Media types determine if Web browsers treat XHTML as HTML or XML. If the media type for an XHTML Web page is set to text/html, browsers will parse the Web page as though it were HTML. If the media type is set to application/xhtml+xml, browsers will parse the Web page as XML.

Although most modern browsers such as Firefox, Opera and Safari support the application/xhtml+xml media type, Internet Explorer is lagging behind. The IE development team has indicated that they plan to support this media type in the future, but until they do, most developers serve XHTML 1.0 as HTML.

Some developers implement a technique called "content negotiation" where browsers such as Firefox, Opera and Safari get served XHTML as XML, while browsers like IE get XHTML served as HTML. The site xhtml.com uses this technique.

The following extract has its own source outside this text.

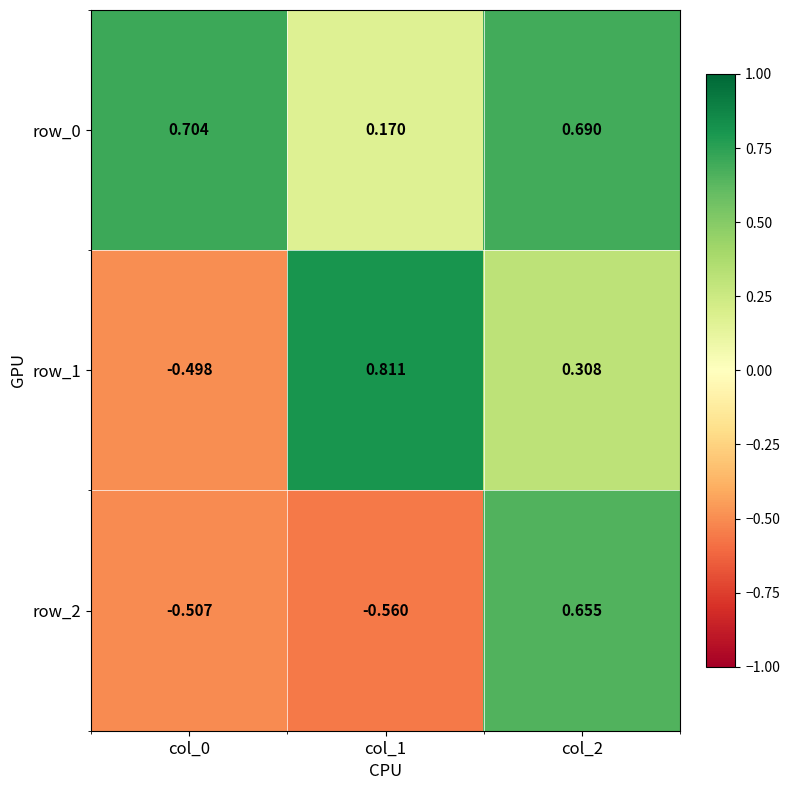

How many row_2 values are between 0 and 1?

1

Visitors using IE get XHTML served as HTML, while visitors using Firefox, Opera and Safari get XHTML served as XML. You can implement content negotiation on your own Web site if your site uses server-side scripting languages such as PHP, ASP, etc. Below are examples of how to set this up in different scripting languages.

PHP

  1. $accept = $_SERVER["HTTP_ACCEPT"];
  2. $ua = $_SERVER["HTTP_USER_AGENT"];
  3. if (isset($accept) && isset($ua)) {
  4. if (stristr($accept, "application/xhtml+xml") || stristr($ua, "W3C_Validator")) {
  5. header("Content-Type: application/xhtml+xml");
  6. }
  7. }

Active Server Pages

  1. Dim strAccept, strUA
  2. strAccept = Request.ServerVariables("HTTP_ACCEPT").Item
  3. strUA = Request.ServerVariables("HTTP_USER_AGENT").Item
  4. If InStr(1, strAccept, "application/xhtml+xml") > 0 Or InStr(1, strUA, "W3C_Validator") > 0 Then
  5. Response.ContentType = "application/xhtml+xml"
  6. End If

C# In ASP.NET

  1. string accept = Request.ServerVariables["HTTP_ACCEPT"];
  2. string ua = Request.ServerVariables["HTTP_USER_AGENT"];
  3. if (accept != null && ua != null) {
  4. if (accept.IndexOf("application/xhtml+xml") >=0 || ua.IndexOf("W3C_Validator") >= 0) {
  5. Response.ContentType = "application/xhtml+xml";
  6. }
  7. }

Frequently Asked Questions

Should All XHTML Web Pages Be Served As XML?

XHTML 1.0 was designed to be forward- and backward-compatible. So it is your choice to serve XHTML 1.0 as HTML, or as XML. Subsequent versions of XHTML must be served as XML.